Wednesday, August 27, 2008; 2:00 PM

Copyright © 2008 ScoutNews, LLC. All rights reserved.

WEDNESDAY, Aug. 27 (HealthDay News) -- Scientists have succeeded in transforming pancreatic cells from adult mice into insulin-producing beta cells, a feat they call an "extreme makeover."

The achievement is a step toward finding a treatment or even a cure for both type 1 and type 2 diabetes, both of which involve problems with either insulin production or uptake.

The process, reported online Aug. 27 in Nature, bypassed some of the steps usually required in this type of procedure.

"The presently accepted regenerative medicine idea is that you make a stem cell from a patient, bring it back to the beginning as it were, then you are left with the problem of how to instruct that cell to become a beta cell or a motor neuron," explained study author Douglas Melton, co-director of the Harvard Stem Cell Institute, at a Tuesday teleconference. "We asked the simple question, why should you have to go all the way back to the beginning? Could you go from one cell type to another?"



"Up to this time, we hadn't demonstrated that you could do direct reprogramming," added Melton, who admitted to being "obsessed" with finding a cure for type 1 diabetes.

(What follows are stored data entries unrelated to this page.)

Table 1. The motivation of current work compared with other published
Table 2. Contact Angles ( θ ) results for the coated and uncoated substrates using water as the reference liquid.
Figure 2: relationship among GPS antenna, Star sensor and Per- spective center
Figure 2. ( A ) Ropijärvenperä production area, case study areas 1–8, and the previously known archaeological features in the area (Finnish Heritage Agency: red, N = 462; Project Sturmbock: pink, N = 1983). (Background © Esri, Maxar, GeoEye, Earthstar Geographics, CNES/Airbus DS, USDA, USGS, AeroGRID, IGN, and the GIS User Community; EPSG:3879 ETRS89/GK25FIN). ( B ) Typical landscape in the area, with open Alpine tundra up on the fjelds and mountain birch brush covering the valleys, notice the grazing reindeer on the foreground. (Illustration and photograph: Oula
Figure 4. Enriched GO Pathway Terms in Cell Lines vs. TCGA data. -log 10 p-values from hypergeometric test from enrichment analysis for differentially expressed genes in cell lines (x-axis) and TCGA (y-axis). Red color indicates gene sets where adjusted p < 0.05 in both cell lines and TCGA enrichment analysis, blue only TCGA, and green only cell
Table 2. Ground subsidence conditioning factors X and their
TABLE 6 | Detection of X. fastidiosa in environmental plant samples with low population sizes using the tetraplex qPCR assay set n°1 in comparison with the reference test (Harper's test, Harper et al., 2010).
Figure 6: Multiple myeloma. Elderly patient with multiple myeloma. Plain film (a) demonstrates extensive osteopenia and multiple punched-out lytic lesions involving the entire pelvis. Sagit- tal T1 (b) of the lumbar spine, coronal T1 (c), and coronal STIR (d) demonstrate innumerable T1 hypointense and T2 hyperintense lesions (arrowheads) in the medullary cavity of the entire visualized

Here, Melton and his colleagues converted exocrine cells of the pancreas into neighboring endocrine cells. The process involved injecting three transcription factors -- genes which encode proteins that turn on and off other sets of genes -- into the pancreases of adult mice.

The process was surprisingly efficient, with some 20 percent of cells that received the three genes converting into beta cells.

Although these cells did ease hyperglycemia in diabetic mice, they did not respond to glucose, meaning there is still a way to go before finding a treatment or cure for the disorder.

Next, scientists are faced with the not insubstantial task of taking human cells, reprogramming them into beta cells, then coalescing them into islets or groups of beta cells to transplant into patients.

Currently, some diabetics are treated with islets taken from human cadavers, but it takes two cadavers to provide enough cells for one patient. Another option would be to convert liver cells into beta cells.